Bottom line, there are possibly more roster moves coming from Detroit depending on what happens with Maltby and Lilja.
The Florida Panthers were working the phones Friday, a day after shipping out Moore. More players may likely move before the March 3 trade deadline, likely including UFAs-to-be Jordan Leopold and Dennis Seidenberg, both blueliners. Forward Rostislav Olesz is also available, although he has four more years on his deal with a $3.125 million cap hit.
Alexei Ponikarovsky remained a Toronto Maple Leaf on Friday, although a Leafs front-office source told ESPN.com that "interest was building" for the winger, a UFA July 1. But it will wait until March 1 at the earliest.
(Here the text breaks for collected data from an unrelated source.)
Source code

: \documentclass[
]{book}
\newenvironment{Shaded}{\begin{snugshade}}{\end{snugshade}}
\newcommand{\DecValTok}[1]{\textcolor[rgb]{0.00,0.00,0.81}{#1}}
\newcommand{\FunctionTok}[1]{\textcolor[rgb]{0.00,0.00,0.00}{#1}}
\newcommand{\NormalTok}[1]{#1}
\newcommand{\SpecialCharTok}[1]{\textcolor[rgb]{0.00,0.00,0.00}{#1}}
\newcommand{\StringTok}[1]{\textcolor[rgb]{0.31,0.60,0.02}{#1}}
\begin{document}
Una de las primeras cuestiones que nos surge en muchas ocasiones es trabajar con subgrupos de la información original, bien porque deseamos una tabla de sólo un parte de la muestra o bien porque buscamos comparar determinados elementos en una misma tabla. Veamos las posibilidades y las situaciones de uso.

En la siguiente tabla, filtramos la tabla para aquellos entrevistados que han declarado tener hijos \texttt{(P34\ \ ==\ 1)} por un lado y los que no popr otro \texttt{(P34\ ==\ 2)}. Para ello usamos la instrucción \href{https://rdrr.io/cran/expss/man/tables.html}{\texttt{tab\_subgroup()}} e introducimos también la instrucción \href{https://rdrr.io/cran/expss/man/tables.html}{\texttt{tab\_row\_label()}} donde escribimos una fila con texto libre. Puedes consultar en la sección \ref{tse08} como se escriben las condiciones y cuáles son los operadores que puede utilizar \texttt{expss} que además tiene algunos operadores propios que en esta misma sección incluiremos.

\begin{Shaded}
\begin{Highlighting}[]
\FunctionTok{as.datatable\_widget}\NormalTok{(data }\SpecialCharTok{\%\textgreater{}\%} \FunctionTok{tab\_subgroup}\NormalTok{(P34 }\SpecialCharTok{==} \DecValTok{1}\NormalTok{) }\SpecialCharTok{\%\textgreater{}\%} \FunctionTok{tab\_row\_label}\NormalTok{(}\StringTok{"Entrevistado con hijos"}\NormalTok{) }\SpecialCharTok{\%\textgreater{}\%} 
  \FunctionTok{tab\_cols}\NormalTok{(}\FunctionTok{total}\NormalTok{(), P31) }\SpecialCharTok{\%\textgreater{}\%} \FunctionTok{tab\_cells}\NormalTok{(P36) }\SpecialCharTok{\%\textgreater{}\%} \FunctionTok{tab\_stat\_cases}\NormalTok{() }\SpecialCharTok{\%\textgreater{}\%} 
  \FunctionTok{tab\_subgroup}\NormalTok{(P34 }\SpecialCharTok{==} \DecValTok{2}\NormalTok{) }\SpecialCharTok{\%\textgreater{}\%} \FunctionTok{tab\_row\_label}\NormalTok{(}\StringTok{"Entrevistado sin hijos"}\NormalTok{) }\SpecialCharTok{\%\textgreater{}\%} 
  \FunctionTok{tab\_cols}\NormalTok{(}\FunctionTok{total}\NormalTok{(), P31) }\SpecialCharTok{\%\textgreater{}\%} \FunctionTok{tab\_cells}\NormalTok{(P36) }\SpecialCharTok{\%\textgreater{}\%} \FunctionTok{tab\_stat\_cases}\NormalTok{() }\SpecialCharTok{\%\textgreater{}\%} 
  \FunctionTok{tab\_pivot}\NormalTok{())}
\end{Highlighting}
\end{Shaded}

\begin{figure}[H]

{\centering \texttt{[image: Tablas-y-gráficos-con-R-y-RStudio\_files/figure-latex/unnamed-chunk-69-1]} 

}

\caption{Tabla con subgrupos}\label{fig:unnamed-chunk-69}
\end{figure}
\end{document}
He is earning $2.5 million this season, although his salary cap hit is $2.1 million. The 29-year-old Ukrainian had 41 points (19-22) and a plus-5 rating in 60 games with the Leafs this season.
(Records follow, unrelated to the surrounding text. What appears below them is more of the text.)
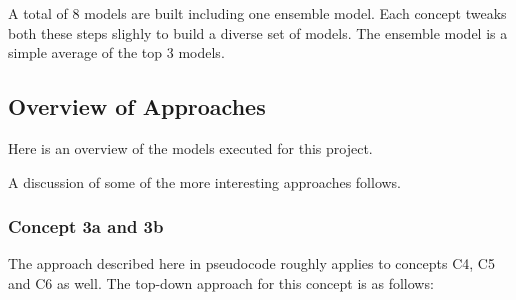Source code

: \documentclass[floatsintext,man]{apa6}
\theoremstyle{definition}
\theoremstyle{definition}
\theoremstyle{definition}
\theoremstyle{remark}
\begin{document}
A total of 8 models are built including one ensemble model. Each concept
tweaks both these steps slighly to build a diverse set of models. The
ensemble model is a simple average of the top 3 models.

\subsection{Overview of Approaches}\label{overview-of-approaches}

Here is an overview of the models executed for this project.

\begin{table}[H]

\caption{\label{tab:unnamed-chunk-5}Model Details}
\centering
{}
\end{table}

A discussion of some of the more interesting approaches follows.

\subsubsection{Concept 3a and 3b}\label{concept-3a-and-3b}

The approach described here in pseudocode roughly applies to concepts
C4, C5 and C6 as well. The top-down approach for this concept is as
follows:
\end{document}
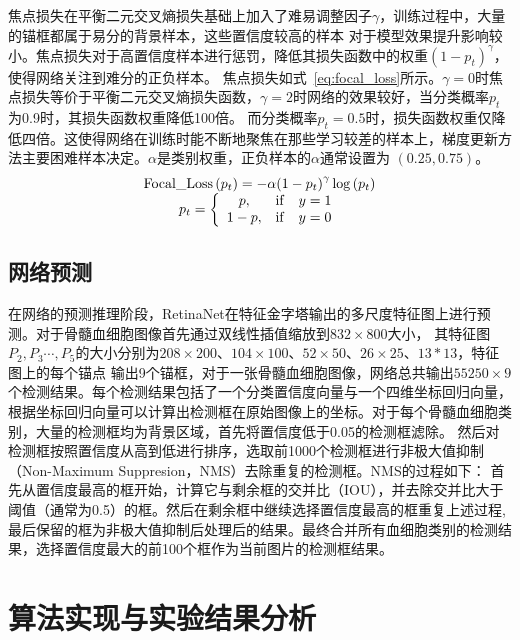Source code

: 焦点损失在平衡二元交叉熵损失基础上加入了难易调整因子$\gamma$，训练过程中，大量的锚框都属于易分的背景样本，这些置信度较高的样本
对于模型效果提升影响较小。焦点损失对于高置信度样本进行惩罚，降低其损失函数中的权重$(1-p_t)^{\gamma}$，使得网络关注到难分的正负样本。
焦点损失如式~\ref{eq:focal_loss}所示。$\gamma=0$时焦点损失等价于平衡二元交叉熵损失函数，$\gamma=2$时网络的效果较好，当分类概率$p_t$为0.9时，其损失函数权重降低100倍。
而分类概率$p_t = 0.5$时，损失函数权重仅降低四倍。这使得网络在训练时能不断地聚焦在那些学习较差的样本上，梯度更新方法主要困难样本决定。$\alpha$是类别权重，正负样本的$\alpha$通常设置为
$(0.25, 0.75)$。
\begin{equation}               
  \begin{array}{*{20}{c}} {{\rm{Focal\_Loss}}\left( {{p_t}} \right) =  - \alpha {{\left( {1 - {p_t}} \right)}^\gamma }\log \left( {{p_t}} \right)}\\ 
    {{p_t} = \left\{ {\begin{array}{*{20}{c}} {p,}&{{\rm{ if }}}&{y = 1}\\ {1 - p,}&{{\rm{ if }}}&{y = 0} \end{array}} \right.} \end{array}    
  \label{eq:focal_loss}     
\end{equation} 

\subsection{网络预测}

在网络的预测推理阶段，RetinaNet在特征金字塔输出的多尺度特征图上进行预测。对于骨髓血细胞图像首先通过双线性插值缩放到$832 \times 800$大小，
其特征图$P_2, P_3 \cdots, P_5$的大小分别为$208 \times 200$、$104 \times 100$、$52 \times 50$、$ 26 \times 25$、$13 * 13$，特征图上的每个锚点
输出9个锚框，对于一张骨髓血细胞图像，网络总共输出$55250 \times 9$个检测结果。每个检测结果包括了一个分类置信度向量与一个四维坐标回归向量，
根据坐标回归向量可以计算出检测框在原始图像上的坐标。对于每个骨髓血细胞类别，大量的检测框均为背景区域，首先将置信度低于0.05的检测框滤除。
然后对检测框按照置信度从高到低进行排序，选取前1000个检测框进行非极大值抑制（Non-Maximum Suppresion，NMS）去除重复的检测框。NMS的过程如下：
首先从置信度最高的框开始，计算它与剩余框的交并比（IOU），并去除交并比大于阈值（通常为0.5）的框。然后在剩余框中继续选择置信度最高的框重复上述过程,
最后保留的框为非极大值抑制后处理后的结果。最终合并所有血细胞类别的检测结果，选择置信度最大的前100个框作为当前图片的检测框结果。


\section{算法实现与实验结果分析}

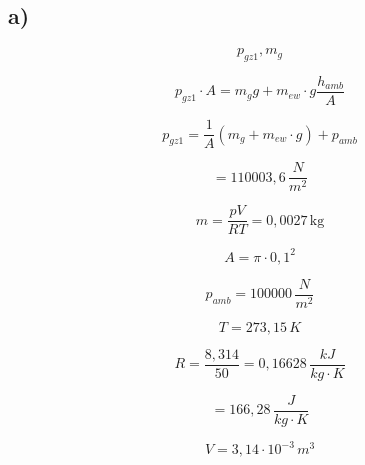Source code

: 

\subsection*{a)}

\[
p_{gz1}, m_g
\]

\[
p_{gz1} \cdot A = m_g g + m_{ew} \cdot g \frac{h_{amb}}{A}
\]

\[
p_{gz1} = \frac{1}{A} (m_g + m_{ew} \cdot g) + p_{amb}
\]

\[
= 110003,6 \, \frac{N}{m^2}
\]

\[
m = \frac{p V}{R T} = 0,0027 \, \text{kg}
\]

\[
A = \pi \cdot 0,1^2
\]

\[
p_{amb} = 100000 \, \frac{N}{m^2}
\]

\[
T = 273,15 \, K
\]

\[
R = \frac{8,314}{50} = 0,16628 \, \frac{kJ}{kg \cdot K}
\]

\[
= 166,28 \, \frac{J}{kg \cdot K}
\]

\[
V = 3,14 \cdot 10^{-3} \, m^3
\]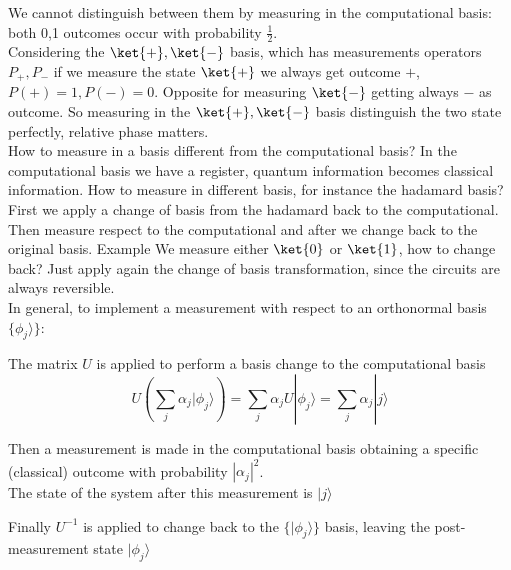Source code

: \documentclass[10pt]{report}
\begin{document}
We cannot distinguish between them by measuring in the computational basis: both 0,1 outcomes occur with probability $\frac{1}{2}$.\\
Considering the $\ket{+},\ket{-}$ basis, which has measurements operators $P_+,P_-$ if we measure the state $\ket{+}$ we always get outcome $+$, $P(+) = 1, P(-) = 0$. Opposite for measuring $\ket{-}$ getting always $-$ as outcome. So measuring in the $\ket{+},\ket{-}$ basis distinguish the two state perfectly, relative phase matters.\\
How to measure in a basis different from the computational basis? In the computational basis we have a register, quantum information becomes classical information. How to measure in different basis, for instance the hadamard basis?\\
First we apply a change of basis from the hadamard back to the computational. Then measure respect to the computational and after we change back to the original basis. Example %
We measure either $\ket{0}$ or $\ket{1}$, how to change back? Just apply again the change of basis transformation, since the circuits are always reversible.\\
In general, to implement a measurement with respect to an orthonormal basis $\{\phi_j\rangle\}$:\begin{list}{}{}
	\item The matrix $U$ is applied to perform a basis change to the computational basis
	$$U\left(\sum_j\alpha_j|\phi_j\rangle\right) = \sum_j\alpha_jU|\phi_j\rangle = \sum_j\alpha_j|j\rangle$$
	\item Then a measurement is made in the computational basis obtaining a specific (classical) outcome with probability $|\alpha_j|^2$.\\
	The state of the system after this measurement is $|j\rangle$
	\item Finally $U^{-1}$ is applied to change back to the $\{|\phi_j\rangle\}$ basis, leaving the post-measurement state $|\phi_j\rangle$
\end{list}
\end{document}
Ray Whitney did not move Friday and that's not that surprising. Rutherford told ESPN.com Friday morning that he was pretty sure the 37-year-old winger, UFA July 1, would be a post-Olympic move. My sense is that will allow more teams that are tight against the salary cap to get into the action, which brings to mind the Pittsburgh Penguins. Whitney, as previously reported, nixed a trade to Los Angeles two weeks ago when he tried to coax a three-year contract extension out of the Kings. He could do that because any move needs his consent via his no-trade clause.
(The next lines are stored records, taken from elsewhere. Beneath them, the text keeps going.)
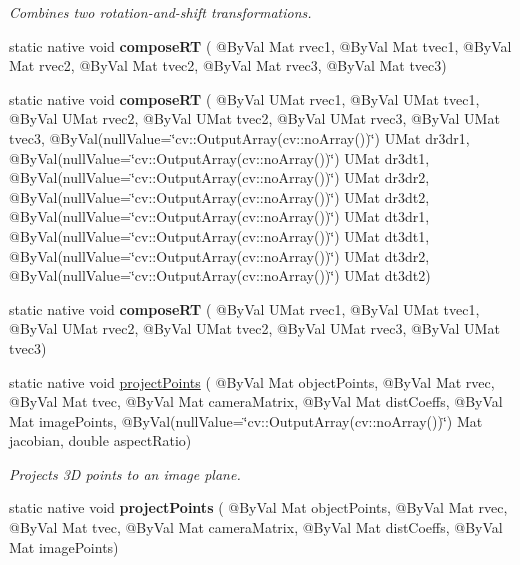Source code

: \begin{DoxyCompactItemize}
\begin{DoxyCompactList}\small\item\em Combines two rotation-\/and-\/shift transformations. \end{DoxyCompactList}\item 
static native void {\bfseries compose\+RT} ( @By\+Val Mat rvec1, @By\+Val Mat tvec1, @By\+Val Mat rvec2, @By\+Val Mat tvec2, @By\+Val Mat rvec3, @By\+Val Mat tvec3)
\item 
static native void {\bfseries compose\+RT} ( @By\+Val U\+Mat rvec1, @By\+Val U\+Mat tvec1, @By\+Val U\+Mat rvec2, @By\+Val U\+Mat tvec2, @By\+Val U\+Mat rvec3, @By\+Val U\+Mat tvec3, @By\+Val(null\+Value=\char`\"{}cv\+::\+Output\+Array(cv\+::no\+Array())\char`\"{}) U\+Mat dr3dr1, @By\+Val(null\+Value=\char`\"{}cv\+::\+Output\+Array(cv\+::no\+Array())\char`\"{}) U\+Mat dr3dt1, @By\+Val(null\+Value=\char`\"{}cv\+::\+Output\+Array(cv\+::no\+Array())\char`\"{}) U\+Mat dr3dr2, @By\+Val(null\+Value=\char`\"{}cv\+::\+Output\+Array(cv\+::no\+Array())\char`\"{}) U\+Mat dr3dt2, @By\+Val(null\+Value=\char`\"{}cv\+::\+Output\+Array(cv\+::no\+Array())\char`\"{}) U\+Mat dt3dr1, @By\+Val(null\+Value=\char`\"{}cv\+::\+Output\+Array(cv\+::no\+Array())\char`\"{}) U\+Mat dt3dt1, @By\+Val(null\+Value=\char`\"{}cv\+::\+Output\+Array(cv\+::no\+Array())\char`\"{}) U\+Mat dt3dr2, @By\+Val(null\+Value=\char`\"{}cv\+::\+Output\+Array(cv\+::no\+Array())\char`\"{}) U\+Mat dt3dt2)
\item 
static native void {\bfseries compose\+RT} ( @By\+Val U\+Mat rvec1, @By\+Val U\+Mat tvec1, @By\+Val U\+Mat rvec2, @By\+Val U\+Mat tvec2, @By\+Val U\+Mat rvec3, @By\+Val U\+Mat tvec3)
\item 
static native void \hyperlink{group__calib3d_gaa19528257b52c058dffc58aba4f6d751}{project\+Points} ( @By\+Val Mat object\+Points, @By\+Val Mat rvec, @By\+Val Mat tvec, @By\+Val Mat camera\+Matrix, @By\+Val Mat dist\+Coeffs, @By\+Val Mat image\+Points, @By\+Val(null\+Value=\char`\"{}cv\+::\+Output\+Array(cv\+::no\+Array())\char`\"{}) Mat jacobian, double aspect\+Ratio)
\begin{DoxyCompactList}\small\item\em Projects 3D points to an image plane. \end{DoxyCompactList}\item 
static native void {\bfseries project\+Points} ( @By\+Val Mat object\+Points, @By\+Val Mat rvec, @By\+Val Mat tvec, @By\+Val Mat camera\+Matrix, @By\+Val Mat dist\+Coeffs, @By\+Val Mat image\+Points)
\item 

\end{DoxyCompactItemize}

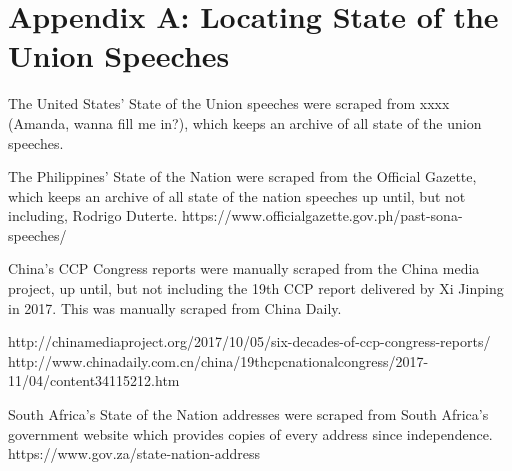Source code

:\documentclass[12pt]{article}
\begin{document}
\section{Appendix A: Locating State of the Union Speeches}
\label{sec:appa}

The United States' State of the Union speeches were scraped from xxxx (Amanda, wanna fill me in?), which keeps an archive of all state of the union speeches.

The Philippines' State of the Nation were scraped from the Official Gazette, which keeps an archive of all state of the nation speeches up until, but not including, Rodrigo Duterte.
https://www.officialgazette.gov.ph/past-sona-speeches/

China's CCP Congress reports were manually scraped from the China media project, up until, but not including the 19th CCP report delivered by Xi Jinping in 2017. This was manually scraped from China Daily.

http://chinamediaproject.org/2017/10/05/six-decades-of-ccp-congress-reports/
http://www.chinadaily.com.cn/china/19thcpcnationalcongress/2017-11/04/content\textunderscore34115212.htm

South Africa's State of the Nation addresses were scraped from South Africa's government website which provides copies of every address since independence.
https://www.gov.za/state-nation-address 

\singlespacing 


\end{document}
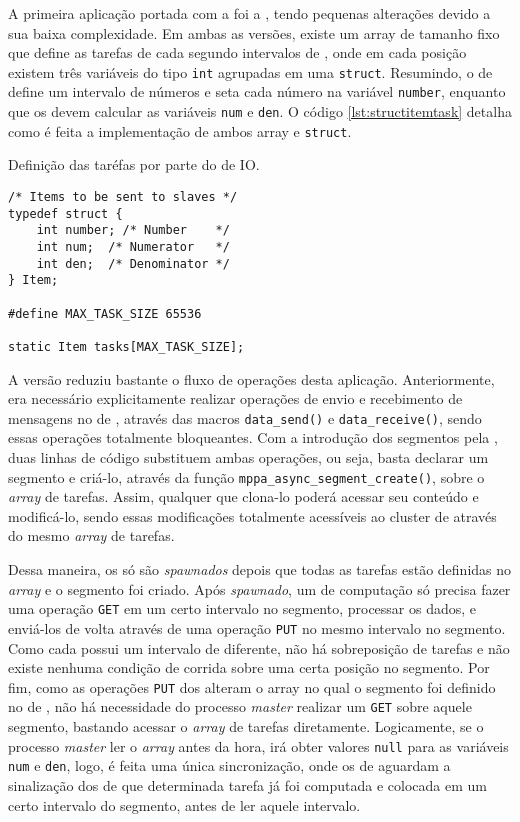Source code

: A primeira aplicação portada com a \ASYNC foi a \FN, tendo pequenas alterações devido a sua baixa complexidade. Em ambas as versões, existe um array de tamanho fixo que define as tarefas de cada \cluster segundo intervalos de \offsets, onde em cada posição existem três variáveis do tipo \texttt{int} agrupadas em uma \texttt{struct}. Resumindo, o \cluster de \IO define um intervalo de números e seta cada número na variável \texttt{number}, enquanto que os \CCs devem calcular as variáveis \texttt{num} e \texttt{den}. O código \ref{lst:structitemtask} detalha como é feita a implementação de ambos array e \texttt{struct}.

\begin{listing}[h]
\caption{Definição das taréfas por  parte do \cluster de IO.}
\label{lst:structitemtask}
\begin{verbatim}
/* Items to be sent to slaves */
typedef struct {
    int number; /* Number    */
    int num;  /* Numerator   */
    int den;  /* Denominator */
} Item;    

#define MAX_TASK_SIZE 65536

static Item tasks[MAX_TASK_SIZE];
\end{verbatim}
\end{listing}

A versão \ASYNC reduziu bastante o fluxo de operações desta aplicação. Anteriormente, era necessário explicitamente realizar operações de envio e recebimento de mensagens no \cluster de \IO, através das macros \texttt{data\_send()} e \texttt{data\_receive()}, sendo essas operações totalmente bloqueantes. Com a introdução dos segmentos pela \API \ASYNC, duas linhas de código substituem ambas operações, ou seja, basta declarar um segmento e criá-lo, através da função \texttt{mppa\_async\_segment\_create()}, sobre o \textit{array} de tarefas. Assim, qualquer \CC que clona-lo poderá acessar seu conteúdo e modificá-lo, sendo essas modificações totalmente acessíveis ao cluster de \IO através do mesmo \textit{array} de tarefas.

Dessa maneira, os \CCs só são \textit{spawnados} depois que todas as tarefas estão definidas no \textit{array} e o segmento foi criado. Após \textit{spawnado}, um \cluster de computação só precisa fazer uma operação \texttt{GET} em um certo intervalo no segmento, processar os dados, e enviá-los de volta através de uma operação \texttt{PUT} no mesmo intervalo no segmento. Como cada \CC possui um intervalo de \offsets diferente, não há sobreposição de tarefas e não existe nenhuma condição de corrida sobre uma certa posição no segmento. Por fim, como as operações \texttt{PUT} dos \CCs alteram o array no qual o segmento foi definido no \cluster de \IO, não há necessidade do processo \textit{master} realizar um \texttt{GET} sobre aquele segmento, bastando acessar o \textit{array} de tarefas diretamente. Logicamente, se o processo \textit{master} ler o \textit{array} antes da hora, irá obter valores \texttt{null} para as variáveis \texttt{num} e \texttt{den}, logo, é feita uma única sincronização, onde os \clusters de \IO aguardam a sinalização dos \CCs de que determinada tarefa já foi computada e colocada em um certo intervalo do segmento, antes de ler aquele intervalo.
Whitney has 45 points (17-28) and a minus-1 rating in 58 games with the Hurricanes this season, and is a valuable and versatile player who can play the point on the power play. He's earning $3.55 million this season. He's actually a player the Senators had on their radar before moving on to Cullen.
"I did inquire about Ray, but at the end of the day, being a center and the versatility with Cullen certainly fits with us right now," Murray said.
Another player who did not move Friday was Marty Turco. Again, not very surprising. A Stars front-office source told ESPN.com that the team was getting "no traction" on the trade market. That's because of his $5.4 million salary. The veteran goalie will be UFA July 1, and he showed again Thursday night in Calgary that he remains an elite No. 1 goalie. It also showed he's letting neither the Kari Lehtonen acquisition nor the trade rumors affect him.
"I'm coping just fine," Turco told ESPN.com on Friday. "I want to win. Period. So we'll just see what happens."
Another goalie named Marty stayed put as well. Martin Biron has been looking for a move ever since Rick DiPietro returned to give the Islanders a crowded crease. Biron, UFA July 1 and earning $1.4 million this season, recently went on a conditioning stint in the AHL as he awaited a possible trade. But it'll have to wait until March 1 at the earliest.
"I have been feeling good after playing a couple of games in Bridgeport," Biron told ESPN.com. "Got back into action against Nashville [a 4-3 win Tuesday night], and that was good. So I know I can come in and help a team down the stretch."
Friday's mini-trade deadline wasn't full of activity. More bodies will be on the move around the NHL when the trade freeze thaws March 1.